_Exercise_.
The required answer is the data below, restated word for word with images omitted.
====== Data in this exercise ======
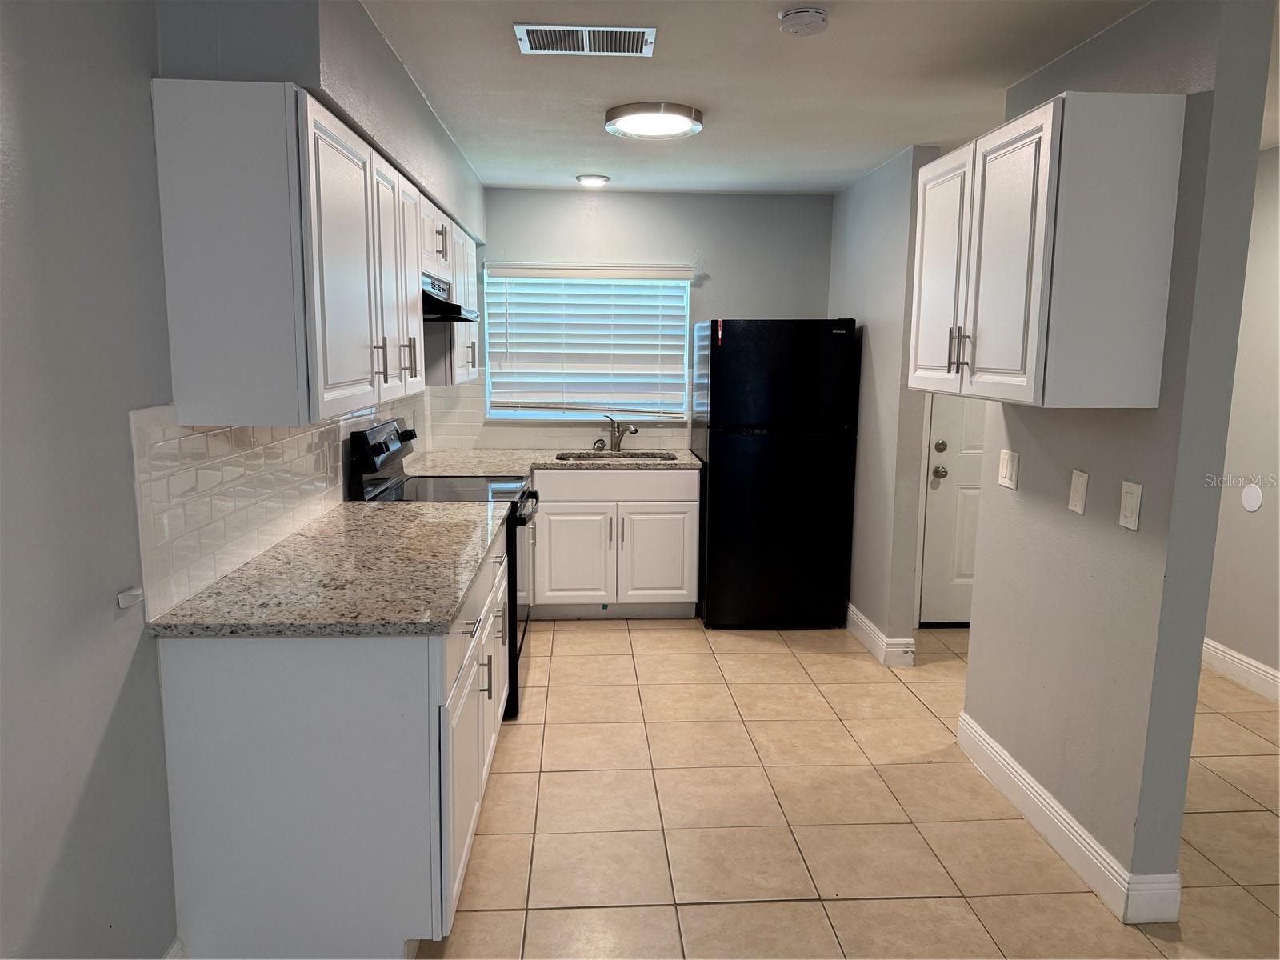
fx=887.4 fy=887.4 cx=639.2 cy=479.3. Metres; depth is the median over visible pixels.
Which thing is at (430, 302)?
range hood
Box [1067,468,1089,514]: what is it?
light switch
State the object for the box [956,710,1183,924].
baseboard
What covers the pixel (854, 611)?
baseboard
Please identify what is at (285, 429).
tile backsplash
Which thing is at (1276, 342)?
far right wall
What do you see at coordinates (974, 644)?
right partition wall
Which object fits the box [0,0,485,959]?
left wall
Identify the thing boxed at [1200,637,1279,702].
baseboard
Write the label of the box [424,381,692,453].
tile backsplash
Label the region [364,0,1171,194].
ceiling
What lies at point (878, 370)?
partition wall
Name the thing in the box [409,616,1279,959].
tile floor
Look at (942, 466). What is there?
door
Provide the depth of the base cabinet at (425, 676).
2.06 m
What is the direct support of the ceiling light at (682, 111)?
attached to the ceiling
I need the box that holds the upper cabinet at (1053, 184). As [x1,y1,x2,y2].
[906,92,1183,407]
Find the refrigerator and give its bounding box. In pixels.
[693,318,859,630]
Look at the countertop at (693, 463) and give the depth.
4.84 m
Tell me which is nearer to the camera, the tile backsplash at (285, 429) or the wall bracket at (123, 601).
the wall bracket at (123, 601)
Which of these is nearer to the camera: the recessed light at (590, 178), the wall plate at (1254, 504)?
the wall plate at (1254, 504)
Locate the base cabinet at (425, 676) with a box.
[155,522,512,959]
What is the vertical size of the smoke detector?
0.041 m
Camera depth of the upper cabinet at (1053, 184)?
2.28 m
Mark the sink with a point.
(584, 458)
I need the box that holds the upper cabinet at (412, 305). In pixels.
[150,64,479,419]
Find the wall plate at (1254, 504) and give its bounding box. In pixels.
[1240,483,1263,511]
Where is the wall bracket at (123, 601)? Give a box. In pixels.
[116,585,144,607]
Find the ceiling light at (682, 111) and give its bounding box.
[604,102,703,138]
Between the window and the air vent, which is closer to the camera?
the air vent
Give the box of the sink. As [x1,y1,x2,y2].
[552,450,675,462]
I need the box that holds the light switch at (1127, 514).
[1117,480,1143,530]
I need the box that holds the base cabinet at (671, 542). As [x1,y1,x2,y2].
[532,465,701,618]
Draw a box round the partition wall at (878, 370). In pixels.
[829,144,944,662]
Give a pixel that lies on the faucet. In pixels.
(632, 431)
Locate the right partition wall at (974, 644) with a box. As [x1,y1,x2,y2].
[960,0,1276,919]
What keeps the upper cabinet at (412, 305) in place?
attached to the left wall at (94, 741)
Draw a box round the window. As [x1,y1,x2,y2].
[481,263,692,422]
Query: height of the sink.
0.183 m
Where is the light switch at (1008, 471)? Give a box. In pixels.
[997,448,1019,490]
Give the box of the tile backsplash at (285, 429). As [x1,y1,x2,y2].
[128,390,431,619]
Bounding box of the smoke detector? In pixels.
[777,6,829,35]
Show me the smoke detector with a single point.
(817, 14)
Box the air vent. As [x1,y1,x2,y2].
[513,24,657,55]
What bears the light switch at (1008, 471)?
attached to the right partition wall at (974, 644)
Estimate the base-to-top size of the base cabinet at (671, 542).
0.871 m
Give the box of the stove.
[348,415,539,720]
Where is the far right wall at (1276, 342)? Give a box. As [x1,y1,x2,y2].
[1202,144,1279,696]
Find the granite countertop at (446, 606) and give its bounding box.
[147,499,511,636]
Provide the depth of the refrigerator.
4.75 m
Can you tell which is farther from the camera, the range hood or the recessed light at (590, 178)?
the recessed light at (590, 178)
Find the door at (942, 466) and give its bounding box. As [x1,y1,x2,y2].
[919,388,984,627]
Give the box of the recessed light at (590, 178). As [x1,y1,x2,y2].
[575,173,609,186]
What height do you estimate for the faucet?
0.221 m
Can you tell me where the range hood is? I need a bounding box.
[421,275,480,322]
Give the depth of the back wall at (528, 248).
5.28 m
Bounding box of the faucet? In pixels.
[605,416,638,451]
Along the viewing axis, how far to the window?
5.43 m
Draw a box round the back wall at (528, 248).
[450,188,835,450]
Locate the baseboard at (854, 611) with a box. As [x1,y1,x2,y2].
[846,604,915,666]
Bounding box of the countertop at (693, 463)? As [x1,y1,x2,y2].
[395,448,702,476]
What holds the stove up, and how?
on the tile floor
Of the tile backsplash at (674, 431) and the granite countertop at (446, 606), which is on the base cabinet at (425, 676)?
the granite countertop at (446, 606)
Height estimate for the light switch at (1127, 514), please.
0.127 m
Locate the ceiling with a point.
======
_Output for this task_.
fx=887.4 fy=887.4 cx=639.2 cy=479.3. Metres; depth is the median over visible pixels.
Which thing is at (430, 302)?
range hood
Box [1067,468,1089,514]: what is it?
light switch
State the object for the box [956,710,1183,924].
baseboard
What covers the pixel (854, 611)?
baseboard
Please identify what is at (285, 429).
tile backsplash
Which thing is at (1276, 342)?
far right wall
What do you see at coordinates (974, 644)?
right partition wall
Which object fits the box [0,0,485,959]?
left wall
Identify the thing boxed at [1200,637,1279,702].
baseboard
Write the label of the box [424,381,692,453].
tile backsplash
Label the region [364,0,1171,194].
ceiling
What lies at point (878, 370)?
partition wall
Name the thing in the box [409,616,1279,959].
tile floor
Look at (942, 466). What is there?
door
Provide the depth of the base cabinet at (425, 676).
2.06 m
What is the direct support of the ceiling light at (682, 111)?
attached to the ceiling
I need the box that holds the upper cabinet at (1053, 184). As [x1,y1,x2,y2].
[906,92,1183,407]
Find the refrigerator and give its bounding box. In pixels.
[693,318,859,630]
Look at the countertop at (693, 463) and give the depth.
4.84 m
Tell me which is nearer to the camera, the tile backsplash at (285, 429) or the wall bracket at (123, 601).
the wall bracket at (123, 601)
Which of these is nearer to the camera: the recessed light at (590, 178), the wall plate at (1254, 504)?
the wall plate at (1254, 504)
Locate the base cabinet at (425, 676) with a box.
[155,522,512,959]
What is the vertical size of the smoke detector?
0.041 m
Camera depth of the upper cabinet at (1053, 184)?
2.28 m
Mark the sink with a point.
(584, 458)
I need the box that holds the upper cabinet at (412, 305). In pixels.
[150,64,479,419]
Find the wall plate at (1254, 504) and give its bounding box. In pixels.
[1240,483,1263,511]
Where is the wall bracket at (123, 601)? Give a box. In pixels.
[116,585,144,607]
Find the ceiling light at (682, 111) and give its bounding box.
[604,102,703,138]
Between the window and the air vent, which is closer to the camera?
the air vent
Give the box of the sink. As [x1,y1,x2,y2].
[552,450,675,462]
I need the box that holds the light switch at (1127, 514).
[1117,480,1143,530]
I need the box that holds the base cabinet at (671, 542). As [x1,y1,x2,y2].
[532,465,701,618]
Draw a box round the partition wall at (878, 370). In pixels.
[829,144,944,662]
Give a pixel that lies on the faucet. In pixels.
(632, 431)
Locate the right partition wall at (974, 644) with a box. As [x1,y1,x2,y2].
[960,0,1276,919]
What keeps the upper cabinet at (412, 305) in place?
attached to the left wall at (94, 741)
Draw a box round the window. As [x1,y1,x2,y2].
[481,263,692,422]
Query: height of the sink.
0.183 m
Where is the light switch at (1008, 471)? Give a box. In pixels.
[997,448,1019,490]
Give the box of the tile backsplash at (285, 429). As [x1,y1,x2,y2].
[128,390,431,619]
Bounding box of the smoke detector? In pixels.
[777,6,829,35]
Show me the smoke detector with a single point.
(817, 14)
Box the air vent. As [x1,y1,x2,y2].
[513,24,657,55]
What bears the light switch at (1008, 471)?
attached to the right partition wall at (974, 644)
Estimate the base-to-top size of the base cabinet at (671, 542).
0.871 m
Give the box of the stove.
[348,415,539,720]
Where is the far right wall at (1276, 342)? Give a box. As [x1,y1,x2,y2].
[1202,144,1279,696]
Find the granite countertop at (446, 606) and give its bounding box.
[147,499,511,636]
Provide the depth of the refrigerator.
4.75 m
Can you tell which is farther from the camera, the range hood or the recessed light at (590, 178)?
the recessed light at (590, 178)
Find the door at (942, 466) and give its bounding box. As [x1,y1,x2,y2].
[919,388,984,627]
Give the box of the recessed light at (590, 178). As [x1,y1,x2,y2].
[575,173,609,186]
What height do you estimate for the faucet?
0.221 m
Can you tell me where the range hood is? I need a bounding box.
[421,275,480,322]
Give the depth of the back wall at (528, 248).
5.28 m
Bounding box of the faucet? In pixels.
[605,416,638,451]
Along the viewing axis, how far to the window?
5.43 m
Draw a box round the back wall at (528, 248).
[450,188,835,450]
Locate the baseboard at (854, 611) with a box. As [x1,y1,x2,y2].
[846,604,915,666]
Bounding box of the countertop at (693, 463)? As [x1,y1,x2,y2].
[395,448,702,476]
What holds the stove up, and how?
on the tile floor
Of the tile backsplash at (674, 431) and the granite countertop at (446, 606), which is on the base cabinet at (425, 676)?
the granite countertop at (446, 606)
Height estimate for the light switch at (1127, 514), please.
0.127 m
Locate the ceiling with a point.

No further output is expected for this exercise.